# Some assembly required...



## Ripper70 (Nov 30, 2015)

Hello All,

I'm in the process of trying to finish up on a project that I started a while ago but put aside while distracted with other life stuff. It's, hopefully, going to be a storage cabinet with doors and adjustable shelves. The main carcass pictured below is ready for assembly and I've put it together (without glue) so I can get a handle on how I will place my clamps, etc. The top and sides are joined with biscuits. The bottom and sides, as well as the two partitions, are joined in a dado slot. Back will be 1/4" ply.

As for it's current state, I'm a little concerned about fitting and clamping all these pieces together and getting them square during glue up in a timely manner. I'm guessing I'll have roughly 15 minutes. I will have the assistance of my signifiant other, but it'll just be the two of us. It's a pretty heavy unit as it's almost six feet long. I have clamps for running lengthwise across the front and back and clamps at the partitions, front and back as well.

If you all have any advice as to what would be the smartest way to approach assembling this beast in the short time allotted (using TiteBond III glue) I'd love to know your tricks of the trade.


----------



## Jim Jakosh (Nov 24, 2009)

What I do sometimes when I think I may not get it all glued in time is to glue half of it with the glue in place but put the other piece to it and do the clamping until the half is dried. Then I take apart the unglued pieces, coat them with glue, and do the clamping all over again. You have to have a piece that will come apart on the unglued side to do that. If it is all dadoed and captured, you just have to coat it and work real quickly.

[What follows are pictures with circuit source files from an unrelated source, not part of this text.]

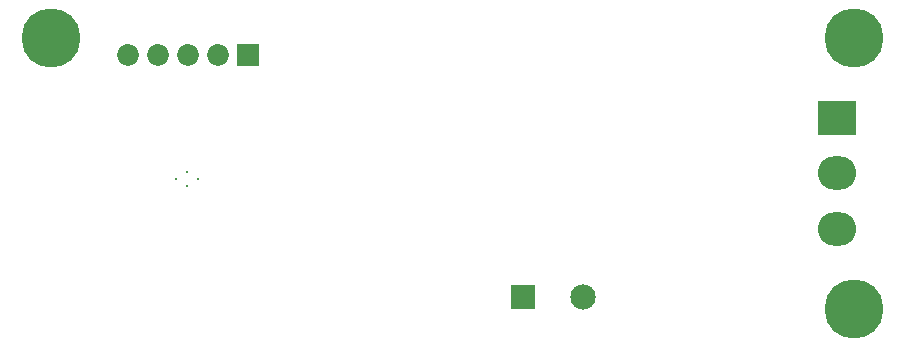
<source format=gbr>
%TF.GenerationSoftware,Altium Limited,Altium Designer,24.0.1 (36)*%
G04 Layer_Color=255*
%FSLAX45Y45*%
%MOMM*%
%TF.SameCoordinates,B6A77970-8F51-4162-B198-D5255F9352F6*%
%TF.FilePolarity,Positive*%
%TF.FileFunction,Pads,Bot*%
%TF.Part,Single*%
G01*
G75*
%TA.AperFunction,ComponentPad*%
%ADD26R,3.25000X2.85000*%
%ADD27O,3.25000X2.85000*%
%ADD28C,0.30000*%
%ADD29R,2.15000X2.15000*%
%ADD30C,2.15000*%
%ADD31C,5.00000*%
%ADD32C,1.85000*%
%ADD33R,1.85000X1.85000*%
D26*
X7000000Y1970000D02*
D03*
D27*
Y1500000D02*
D03*
Y1030000D02*
D03*
D28*
X1405000Y1450000D02*
D03*
X1500000Y1507500D02*
D03*
Y1392500D02*
D03*
X1595000Y1450000D02*
D03*
D29*
X4346000Y450000D02*
D03*
D30*
X4854000D02*
D03*
D31*
X350000Y2650000D02*
D03*
X7150000Y350000D02*
D03*
Y2650000D02*
D03*
D32*
X1000000Y2500000D02*
D03*
X1762000D02*
D03*
X1508000D02*
D03*
X1254000D02*
D03*
D33*
X2016000D02*
D03*
%TF.MD5,bf7eaf28c0276199f1c8a69229ad8a87*%
M02*

</source>
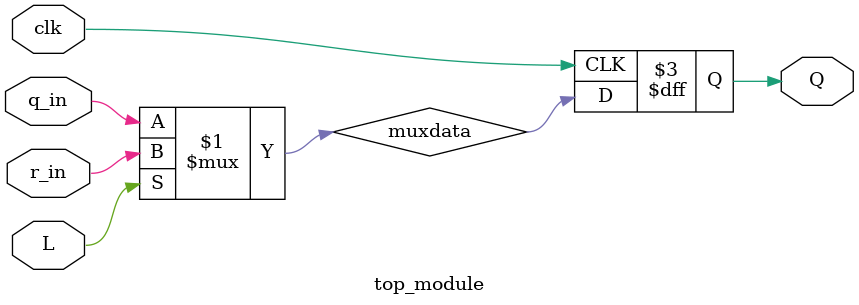
<source format=v>
module top_module (
	input clk,
	input L,
	input r_in,
	input q_in,
	output reg Q);
	wire muxdata;
    assign muxdata=L?r_in:q_in;
    always @(posedge clk)begin
    	Q<=muxdata;
    end
endmodule

</source>
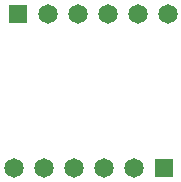
<source format=gbr>
G04*
G04 #@! TF.GenerationSoftware,Altium Limited,Altium Designer,25.8.1 (18)*
G04*
G04 Layer_Color=255*
%FSLAX25Y25*%
%MOIN*%
G70*
G04*
G04 #@! TF.SameCoordinates,25F45E09-9C10-4E27-91D0-FF4D7BA81395*
G04*
G04*
G04 #@! TF.FilePolarity,Positive*
G04*
G01*
G75*
%ADD23R,0.06496X0.06496*%
%ADD24C,0.06496*%
D23*
X107673Y157386D02*
D03*
X156500Y106000D02*
D03*
D24*
X117673Y157386D02*
D03*
X127673D02*
D03*
X137673D02*
D03*
X147673D02*
D03*
X157673D02*
D03*
X106500Y106000D02*
D03*
X116500D02*
D03*
X126500D02*
D03*
X136500D02*
D03*
X146500D02*
D03*
M02*

</source>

Titebond III is all I ever use any more, too.

cheers, Jim


----------



## RichT (Oct 14, 2016)

Similar to Jim's method, I would glue it up in stages, using right-angle braces to ensure that the pieces are square. From what I gather from the photos and your description, you could easily glue the two partitions into the dadoes in the bottom, using the right-angle braces and clamps. When that's dried, glue the top onto the partitions, let that dry and attach the sides with your long clamps. As long as your first glue up of the partitions to the bottom are square, unless you torque something in the later steps, the whole unit will be square, although continuing to use braces would be good just to play it safe.

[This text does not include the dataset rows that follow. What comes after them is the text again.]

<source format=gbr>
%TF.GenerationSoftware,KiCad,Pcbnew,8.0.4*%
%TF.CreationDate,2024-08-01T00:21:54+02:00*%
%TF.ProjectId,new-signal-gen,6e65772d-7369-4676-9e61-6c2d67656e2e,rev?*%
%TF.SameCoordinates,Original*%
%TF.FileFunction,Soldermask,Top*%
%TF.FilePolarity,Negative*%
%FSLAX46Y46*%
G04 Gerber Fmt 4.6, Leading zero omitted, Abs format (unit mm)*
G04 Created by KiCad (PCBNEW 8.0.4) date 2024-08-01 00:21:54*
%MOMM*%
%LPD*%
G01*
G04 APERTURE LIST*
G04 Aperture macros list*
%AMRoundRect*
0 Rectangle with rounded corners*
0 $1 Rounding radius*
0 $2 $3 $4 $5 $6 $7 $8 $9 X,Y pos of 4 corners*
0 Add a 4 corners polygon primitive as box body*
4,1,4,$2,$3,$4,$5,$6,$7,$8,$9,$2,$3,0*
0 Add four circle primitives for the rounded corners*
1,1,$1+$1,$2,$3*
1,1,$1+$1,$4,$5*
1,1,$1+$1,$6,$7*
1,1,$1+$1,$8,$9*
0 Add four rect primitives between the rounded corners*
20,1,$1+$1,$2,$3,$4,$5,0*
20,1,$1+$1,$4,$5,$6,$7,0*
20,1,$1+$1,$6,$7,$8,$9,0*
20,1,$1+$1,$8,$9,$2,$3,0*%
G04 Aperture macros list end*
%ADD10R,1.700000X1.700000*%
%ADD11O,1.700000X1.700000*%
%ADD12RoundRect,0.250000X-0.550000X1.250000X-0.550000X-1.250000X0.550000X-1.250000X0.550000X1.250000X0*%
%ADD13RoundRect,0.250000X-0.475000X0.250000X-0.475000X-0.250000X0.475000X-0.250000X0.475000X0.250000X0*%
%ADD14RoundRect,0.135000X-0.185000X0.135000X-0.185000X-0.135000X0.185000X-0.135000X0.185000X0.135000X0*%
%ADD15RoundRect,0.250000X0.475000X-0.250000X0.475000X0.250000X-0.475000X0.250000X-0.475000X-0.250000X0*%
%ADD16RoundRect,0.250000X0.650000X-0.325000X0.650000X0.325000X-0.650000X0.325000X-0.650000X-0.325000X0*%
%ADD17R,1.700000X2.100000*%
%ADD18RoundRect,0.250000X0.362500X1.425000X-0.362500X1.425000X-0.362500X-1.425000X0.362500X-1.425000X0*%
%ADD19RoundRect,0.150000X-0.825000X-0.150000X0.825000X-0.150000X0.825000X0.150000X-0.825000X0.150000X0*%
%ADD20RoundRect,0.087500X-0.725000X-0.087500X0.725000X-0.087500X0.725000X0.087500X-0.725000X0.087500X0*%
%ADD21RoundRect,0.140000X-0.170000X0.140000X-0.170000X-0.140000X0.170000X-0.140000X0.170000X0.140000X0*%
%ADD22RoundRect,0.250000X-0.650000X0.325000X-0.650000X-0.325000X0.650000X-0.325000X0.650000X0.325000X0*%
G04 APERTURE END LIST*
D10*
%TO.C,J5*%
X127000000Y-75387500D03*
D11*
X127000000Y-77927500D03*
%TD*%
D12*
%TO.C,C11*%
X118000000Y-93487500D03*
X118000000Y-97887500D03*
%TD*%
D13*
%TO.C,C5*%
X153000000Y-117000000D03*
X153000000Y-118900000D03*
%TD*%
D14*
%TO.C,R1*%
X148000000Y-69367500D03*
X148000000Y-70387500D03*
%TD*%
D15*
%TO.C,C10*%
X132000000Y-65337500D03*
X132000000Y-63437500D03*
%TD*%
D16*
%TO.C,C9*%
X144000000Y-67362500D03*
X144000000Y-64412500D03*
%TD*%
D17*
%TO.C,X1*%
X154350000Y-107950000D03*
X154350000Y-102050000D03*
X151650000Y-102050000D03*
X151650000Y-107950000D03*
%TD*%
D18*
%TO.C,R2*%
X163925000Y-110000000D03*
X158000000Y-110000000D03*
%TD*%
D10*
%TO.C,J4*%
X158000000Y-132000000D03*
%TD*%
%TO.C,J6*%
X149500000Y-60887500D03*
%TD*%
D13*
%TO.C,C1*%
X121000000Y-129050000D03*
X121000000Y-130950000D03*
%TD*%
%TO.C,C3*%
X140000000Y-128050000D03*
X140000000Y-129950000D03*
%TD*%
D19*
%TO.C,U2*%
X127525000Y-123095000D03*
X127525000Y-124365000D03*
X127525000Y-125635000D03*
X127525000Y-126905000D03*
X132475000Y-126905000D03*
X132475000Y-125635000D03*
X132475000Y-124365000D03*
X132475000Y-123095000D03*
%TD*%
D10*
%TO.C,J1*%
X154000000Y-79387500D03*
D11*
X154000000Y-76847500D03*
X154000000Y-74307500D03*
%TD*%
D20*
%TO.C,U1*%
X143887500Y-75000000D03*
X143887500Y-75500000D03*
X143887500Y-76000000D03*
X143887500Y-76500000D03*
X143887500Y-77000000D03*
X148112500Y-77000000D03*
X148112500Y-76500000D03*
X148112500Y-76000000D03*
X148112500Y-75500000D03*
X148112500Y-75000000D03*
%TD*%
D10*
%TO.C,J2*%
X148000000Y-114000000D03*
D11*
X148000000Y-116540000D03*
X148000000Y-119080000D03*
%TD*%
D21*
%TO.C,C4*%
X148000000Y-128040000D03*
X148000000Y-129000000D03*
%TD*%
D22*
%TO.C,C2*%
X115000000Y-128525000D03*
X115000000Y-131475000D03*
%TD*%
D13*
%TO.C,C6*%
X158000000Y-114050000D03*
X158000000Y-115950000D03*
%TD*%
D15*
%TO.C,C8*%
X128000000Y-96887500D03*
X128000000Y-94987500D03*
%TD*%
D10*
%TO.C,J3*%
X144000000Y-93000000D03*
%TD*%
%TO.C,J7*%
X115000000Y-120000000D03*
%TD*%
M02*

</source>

The braces could be commercial, which are pricey, or you can make your own like this out of a double stack of 3/4 plywood. Just make sure the two sides are at a right angle and knock off the corner so they stay flush. I keep several sizes around for different sorts of projects.


----------



## 000 (Dec 9, 2015)

I would place your long clamps over the joints. 
Where you have them will bow the sides and ultimately pull the joint crooked. 
Keeping the clamps squared over the joint will help square the cabinet.

I would start with your 2 center dividers then attach your sides. 
You will have plenty of time, don't rush.


----------



## Ripper70 (Nov 30, 2015)

Thank you, gentlemen. For some reason, the simplest answers are the ones that are the most difficult for me to see. I will take your advice and proceed accordingly.


----------